BEGIN Available data

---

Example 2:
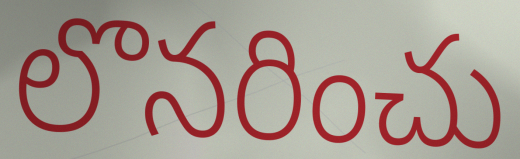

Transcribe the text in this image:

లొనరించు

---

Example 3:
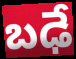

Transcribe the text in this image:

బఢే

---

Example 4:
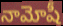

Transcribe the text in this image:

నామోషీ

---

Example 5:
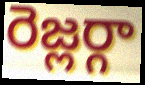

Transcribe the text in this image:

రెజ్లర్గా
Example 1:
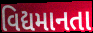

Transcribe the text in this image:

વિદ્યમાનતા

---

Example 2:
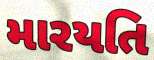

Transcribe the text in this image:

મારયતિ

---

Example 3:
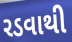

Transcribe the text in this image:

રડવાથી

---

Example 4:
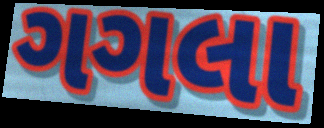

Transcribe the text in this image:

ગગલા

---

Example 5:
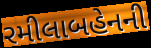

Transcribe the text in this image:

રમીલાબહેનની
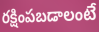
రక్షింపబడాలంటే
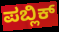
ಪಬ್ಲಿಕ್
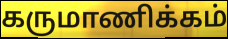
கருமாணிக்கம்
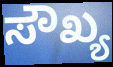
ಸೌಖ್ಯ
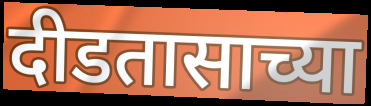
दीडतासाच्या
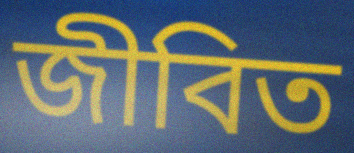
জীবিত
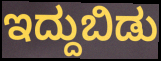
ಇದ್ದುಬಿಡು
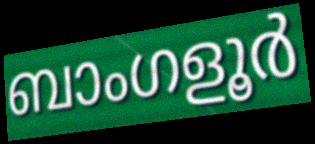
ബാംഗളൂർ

END Available data

### Exercise:
Leaving out the pictures, return the records exactly as given.

### Solution to this task:
---

Example 2:

Transcribe the text in this image:

లొనరించు

---

Example 3:

Transcribe the text in this image:

బఢే

---

Example 4:

Transcribe the text in this image:

నామోషీ

---

Example 5:

Transcribe the text in this image:

రెజ్లర్గా
Example 1:

Transcribe the text in this image:

વિદ્યમાનતા

---

Example 2:

Transcribe the text in this image:

મારયતિ

---

Example 3:

Transcribe the text in this image:

રડવાથી

---

Example 4:

Transcribe the text in this image:

ગગલા

---

Example 5:

Transcribe the text in this image:

રમીલાબહેનની
రక్షింపబడాలంటే
ಪಬ್ಲಿಕ್
கருமாணிக்கம்
ಸೌಖ್ಯ
दीडतासाच्या
জীবিত
ಇದ್ದುಬಿಡು
ബാംഗളൂർ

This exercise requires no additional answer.